Bringing bioart and design together with decolonisation holds enormous potential to generate insights and perspectives that challenge established binaries and hierarchies of knowledge, imagination and justice. By charting practices that blur the boundaries between practitioner and medium, author and collaborator, creative practitioners enact the interspecies entanglements put forward by post-humanist, post-anthropocentric and New Feminist Materialist theorists who propose a decentering of the white, heterosexual male and Eurocentric notions of speciesism.

BA + DA is founded on the conviction that combining innovative ways of working with existing biomaterials and producing new ones; introducing speculative methods of working with living and non/living matter that allow for risk and experimentation; and using interdisciplinary approaches with indigenous forms of knowledge that foreground ecocentrism, can lead to a robust platform from which to address socio-political, historical and environmental urgencies.

BIOART + DESIGN AFRICA is structured around seven focus areas

Microbial ecologies forms part of the Creative Microbiology Research Colab (CMRC). Founded by Prof Leora Farber, Director of VIAD and Prof Tobias Barnard, Director of the Water and Health Research Centre, UJ, this inter-disciplinary collaboration is dedicated to producing and disseminating contemporary art and design research that interfaces with microbial science.

Precarious and reparative ecologies have a clear political agenda related to local and global environmental concerns. Artists and designers use ethical practice to redress how human intervention impacts on ecospheres. The work can involve ecological systems-restoration, as well as socially engaged, activist and community-based interventions geared towards achieving climate justice.

Botanical ecologies advocate for relations of respect and care between humans and other living and non/living forms. It involves developing innovative creative research approaches using plant science, plant-life matter and biotechnologies that foster symbiotic relationships between humans and the botanical world.

Biomedical ecologies is an interdisciplinary endeavour that draws on the creative and intellectual strengths of diverse disciplines across the arts, humanities and medical science in order to shift westernised and patriarchal powers and politics of disease. Topics of exploration include the history of medicine, cultures of medicine, disability studies, gender and the body, the politics of disease, communities in crisis, bioethics, and public health.

Material ecologies engage biomatter to create new, bio-sustainable materials and design solutions. This focus area incorporates nature-centric and living design, in which biomatter and ecosystems are essential components in the creation of synthesised design forms.
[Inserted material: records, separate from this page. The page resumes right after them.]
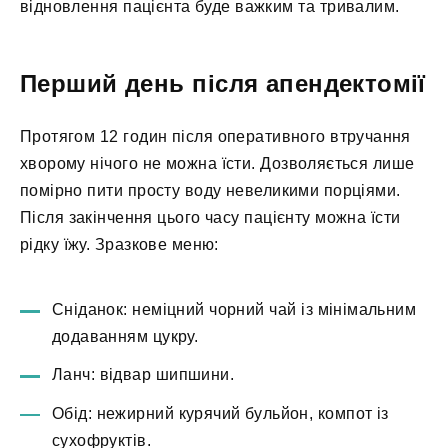
відновлення пацієнта буде важким та тривалим.
Перший день після апендектомії
Протягом 12 годин після оперативного втручання
хворому нічого не можна їсти. Дозволяється лише
помірно пити просту воду невеликими порціями.
Після закінчення цього часу пацієнту можна їсти
рідку їжу. Зразкове меню:
Сніданок: неміцний чорний чай із мінімальним
додаванням цукру.
Ланч: відвар шипшини.
Обід: нежирний курячий бульйон, компот із
сухофруктів.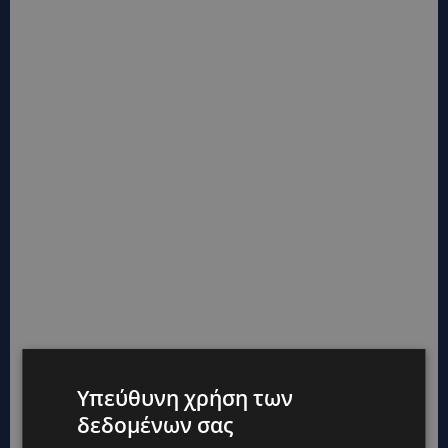
Υπεύθυνη χρήση των
δεδομένων σας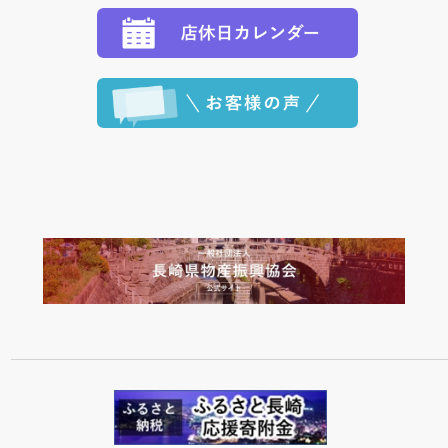
程に合わせてお届けいたします。）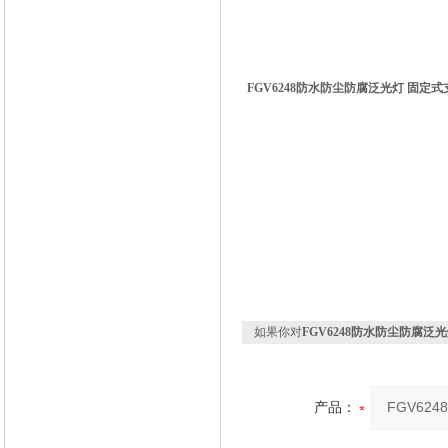
FGV6248防水防尘防腐泛光灯
固定式
如果你对
FGV6248防水防尘防腐泛
产品：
Queer ecologies bring bioart and design together with queer theory and ecology to shift paradigms away from binary, rigid and heteronormative ways of understanding sexuality and gender in relation to living and non/living organisms. The inherent queerness of fauna and flora is drawn upon to prompt sexual and gendered interdependency and gender fluidity.

Afrofuturist ecologies linked to bioart and design enable decolonial practice by centering ancestral knowledge, technological innovation and speculative imagination. Challenging Eurocentric scientific narratives, they embrace relationality, multi-species coexistence and ecological repair.

SOURCES CITED

[i] https://www.uj.ac.za/about/ethics/

[ii] Bogues, A. 2012. And what about the human? Freedom, emancipation, and the radical imagination. Boundary 2. 39(3). Fall:29-46:41, 45.

[iii] https://www/uj/ac/za/about/

[iv] ‘African/Africa’ is understood as being both scholarly and cultural orientation as well as geographic location.

[v] Davis, AY. 1984. Women, Culture and Politics. New York: Vintage Books: 14.

[vi] Demos, TJ. 2023. Radical Futurisms: Ecologies of Collapse, Chronopolitics, and Justice-to-Come. Cambridge, MA: MIT Press.